D-Day is a hallowed day and, fittingly, follows
close after Memorial Day, when we Americans grieve and celebrate our war dead. On
June 6, 1944, 150,000 American, British, and Canadian troops took the
beachhead at Normandy against withering fire and fought their way into Nazi-occupied Europe. The young men who defeated Hitler's Wehrmacht are now old men,
and we haven't much longer to thank them for the world they bequeathed us. We all
ought to take the opportunity to shake the hands and kiss the cheeks of the men
who really did make the world safe for democracy.
This solemn day gives rise to two other
reflections about warfare: one about the demands of fighting wars we might
actually lose and the other about the United States as an ally. Some
considerable time has elapsed since the United States actually fought an enemy
that could impose a defeat that would affect the lives of Americans. Our wars
since World War II have actually all been wars of choice -- Korea, Vietnam,
Iraq, and Afghanistan. They have been wars that we could tire of and retreat
from without it too much denting our security. Even when al Qaeda achieved
something that no state had since 1941 -- an attack on United States territory
-- we had a range of choices about how to punish them and prevent recurrence. Terrorist
and criminal organizations have ambitions to harm us that we are currently
underrating, both in their determination and their capabilities.

────

_Exercises to complete_.
1 - In the D-Day text, why does the writer call America's wars since World War II wars of choice?
2 - Do these statements agree with the D-Day text? (a) The Normandy landing involved 150,000 American, British, and Canadian troops. (b) D-Day comes shortly before Memorial Day. (c) The writer believes the capabilities of terrorist organizations are currently overrated.

_Source material_.
────

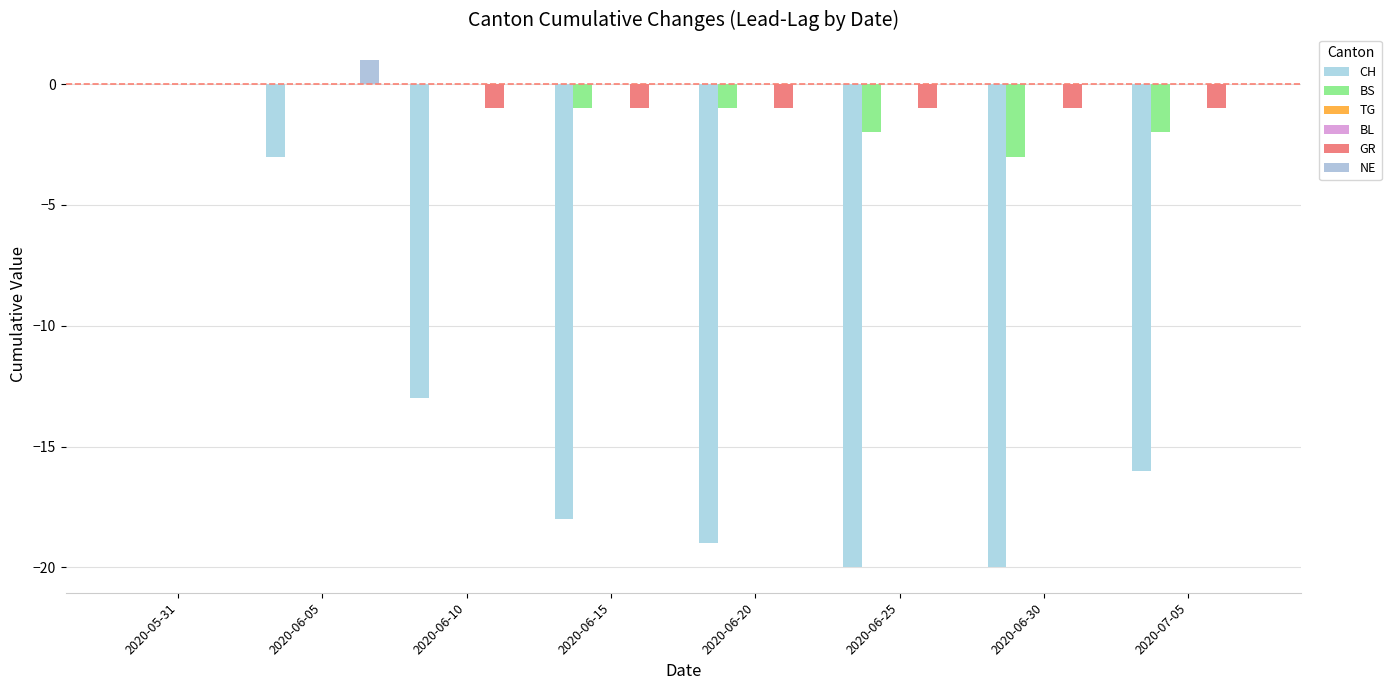

Which label corresponds to the smallest value in the chart?

2020-06-25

────

_List of answers_.
1 - They were wars the United States could tire of and retreat from without much denting its security. Since World War II, the country had not fought an enemy able to impose a defeat that would affect Americans' lives.

2 -
(a) Yes: "150,000 American, British, and Canadian troops took the beachhead at Normandy"
(b) No: "follows close after Memorial Day"
(c) No: "ambitions to harm us that we are currently underrating, both in their determination and their capabilities"